* [Text block]:

---

The Commission included the following passage in its opinion in the present proceeding:

[W]e believe it appropriate, in response to the positions taken by several of the state Commission intervenors, to emphasize again the sui generis nature of our determination herein, a determination which reflects and in large measure is predicated on the existing circumstances of capacity availability of AEP’s integrated system .... [T]his decision involves a balancing of equities and an accommodation of diverse interests necessitated by present supply circumstances, rather than the application of the theoretically superi- or'method. We would anticipate that when the present large intercompany disparity between supply and demand is reduced, an opportunity will be available for re-examination of the operation of the Interconnection Agreement.

At another point in its opinion, the Commission said:

While affirming the use of average embedded costs in this case, we emphasize that our determination is predicated on the make-up of the AEP system as it now exists. The decision on this issue should not be considered as precedential in any future consideration by the Commission of this Agreement or of other interconnection arrangements. (Emphasis supplied.)

V

Although we affirm the conclusion reached by the Commission, we do not intend to express complete satisfaction with its opinion. We view Opinion 50 as an effort to reach a practical solution to the present proceeding. We find the following passage from the concurring opinion of Commissioner Holden to be appropriate:

I withhold further objection to, and concur in the issuance of, the order of the Commission in this docket. The present order is a pragmatic solution and the case is of vintage quality, having been filed more than four years past and having been decided by the Administrative Law Judge seventeen months ago. Hence, no further delay is warranted.
However, I do believe it is a matter that we shall have to revisit.
* * * * * *
Whether the investment basis, rather than the kilowatt capacity basis, for allo*888cation is the right alternative, I do not now judge. Nor do I even have a provisional view that it would be superior. I do believe the dollars versus kilowatts choice deserves systematic comparison and a determination.
I do not preclude the possibility that even with a fuller record, the Commission should ultimately come to the same decision as is embodied in the present order. It is not necessary to attempt to resolve that question here. The record available to the Commission does not allow that determination.
All that is necessary is to observe that the Commission should probably review the interconnection agreement when there is a reasonable basis to believe that a superior practical alternative might, in fact, be developed. Whether this should involve a rate case under Section 205, a proceeding under 206, some form of broader examination under a Federal-State joint board format, collaboration with the NARUC, or some form of proceeding in which the relevant authorities of the Secretary of Energy to adopt an intervenor status might be utilized is a matter to be examined at some more appropriate time.

One example of the deficiencies in the opinion of the Commission is its failure to deal expressly with the issue of undue discrimination. The administrative law judge found:

The changes in the Interconnection Agreement proposed by the parties to this proceeding would increase the primary capacity equalization charge to a deficit member of the system in a discriminatory manner and have therefore not been proven to be just and reasonable.

---

* [What to work on]:
[A] Echo part of the interconnection ruling excerpt word for word, starting with "Although we affirm" and going on through "have to revisit.".
[B] In the interconnection ruling excerpt, how long ago does Commissioner Holden say the Administrative Law Judge decided the case?

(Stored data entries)

---

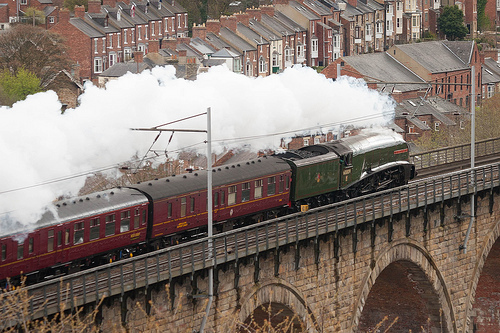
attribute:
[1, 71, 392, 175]
smoke — large, white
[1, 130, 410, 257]
train — red, green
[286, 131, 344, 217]
car — green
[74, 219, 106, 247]
windows — tall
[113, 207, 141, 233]
windows — tall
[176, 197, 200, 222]
windows — tall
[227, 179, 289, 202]
windows — tall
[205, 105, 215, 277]
pole — tall, silver, long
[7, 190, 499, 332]
bridge — brown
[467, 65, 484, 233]
pole — tall, silver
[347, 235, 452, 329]
arch — large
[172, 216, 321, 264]
train tracks — black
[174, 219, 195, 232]
words — yellow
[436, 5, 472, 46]
tree — green, large, healthy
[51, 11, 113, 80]
building — red, large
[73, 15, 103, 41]
roof — gray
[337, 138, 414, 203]
engine — green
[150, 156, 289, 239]
car — dark red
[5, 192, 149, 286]
car — dark red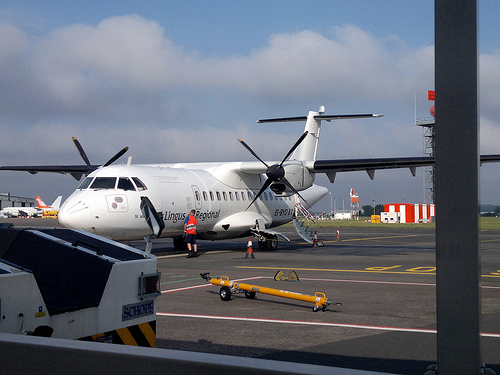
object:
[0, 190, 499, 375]
airfield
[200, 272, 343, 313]
pole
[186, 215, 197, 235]
orange vest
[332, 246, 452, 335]
tarmac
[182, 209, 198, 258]
man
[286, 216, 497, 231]
grass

---

* [Answers for each item]:
[A]
Although we affirm the conclusion reached by the Commission, we do not intend to express complete satisfaction with its opinion. We view Opinion 50 as an effort to reach a practical solution to the present proceeding. We find the following passage from the concurring opinion of Commissioner Holden to be appropriate:

I withhold further objection to, and concur in the issuance of, the order of the Commission in this docket. The present order is a pragmatic solution and the case is of vintage quality, having been filed more than four years past and having been decided by the Administrative Law Judge seventeen months ago. Hence, no further delay is warranted.
However, I do believe it is a matter that we shall have to revisit.

[B] Seventeen months ago.